2. Ahmad (V/154, 160, 177).
3. At-Tirmidzi (no. 2495).
4. Ibnu Mâjah (no. 4257).
5. Al-Bukhâri dalam al-Adabul Mufrad (no. 490/Shahîh al-Adabul Mufrad (no. 377)).
6. ‘Abdurrazzâk dalam al-Mushannaf (no. 20272).
7. Abu Nu’aim dalam Hilyatul Auliyâ’ (V/125-126).
8. Al-Baihaqi dalam Sunannya (VI/93) dan dalam alAsmâ’ wash Shifât (hal. 65, 159, 213-214, 227, 285).
9. Al-Hâkim dalam al-Mustadrak (IV/241).
10.Ibnu Hibbân dengan ringkas (no. 618-at-Ta’lîqâtul Hisân).
SYARAH HADITS
1. Pengertian Zhalim
Firman Allah سبحانه وتعالى , “Wahai hamba-Ku!
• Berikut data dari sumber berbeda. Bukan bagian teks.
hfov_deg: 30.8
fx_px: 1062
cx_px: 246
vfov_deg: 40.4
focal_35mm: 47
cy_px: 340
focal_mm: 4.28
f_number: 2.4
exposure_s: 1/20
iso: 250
Sesungguhnya Aku mengharamkan kezhaliman atas diri-Ku.”
Maknanya ialah: Allah سبحانه وتعالى melarang diri-Nya berbuat zhalim terhadap hamba-hamba-Nya, seperti firman-Nya,
وَمَآ اَنَا۠ بِظَلَّامٍ لِّلْعَبِيْدِ ࣖ
“…Dan Aku tidak menzhalimi hamba-hamba-Ku.” (Qs Qâf/50:29)
Allah سبحانه وتعالى berfirman,
وَمَا اللّٰهُ يُرِيْدُ ظُلْمًا لِّلْعِبَادِ
“…Padahal Allah tidak menghendaki kezhaliman terhadap hamba-hamba-Nya.” (Qs Ghâfir/40:31)
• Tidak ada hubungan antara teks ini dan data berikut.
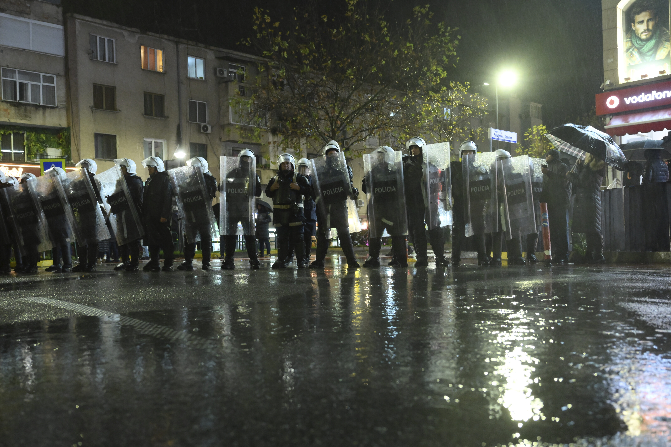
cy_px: 241
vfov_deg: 39.3
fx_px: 625
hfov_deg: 56.4
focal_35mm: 34
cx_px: 314
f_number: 3.2
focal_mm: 30.5
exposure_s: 1/80
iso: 5000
Allah سبحانه وتعالى berfirman,
وَمَنْ يَّعْمَلْ مِنَ الصّٰلِحٰتِ وَهُوَ مُؤْمِنٌ فَلَا يَخٰفُ ظُلْمًا وَّلَا هَضْمًا
Dan barangsiapa mengerjakan kebajikan sedang dia (dalam keadaan) beriman, maka dia tidak khawatir akan perlakuan zhalim (terhadapnya) dan tidak (pula khawatir) akan pengurangan haknya. (Qs Thâhâ/ 20:112)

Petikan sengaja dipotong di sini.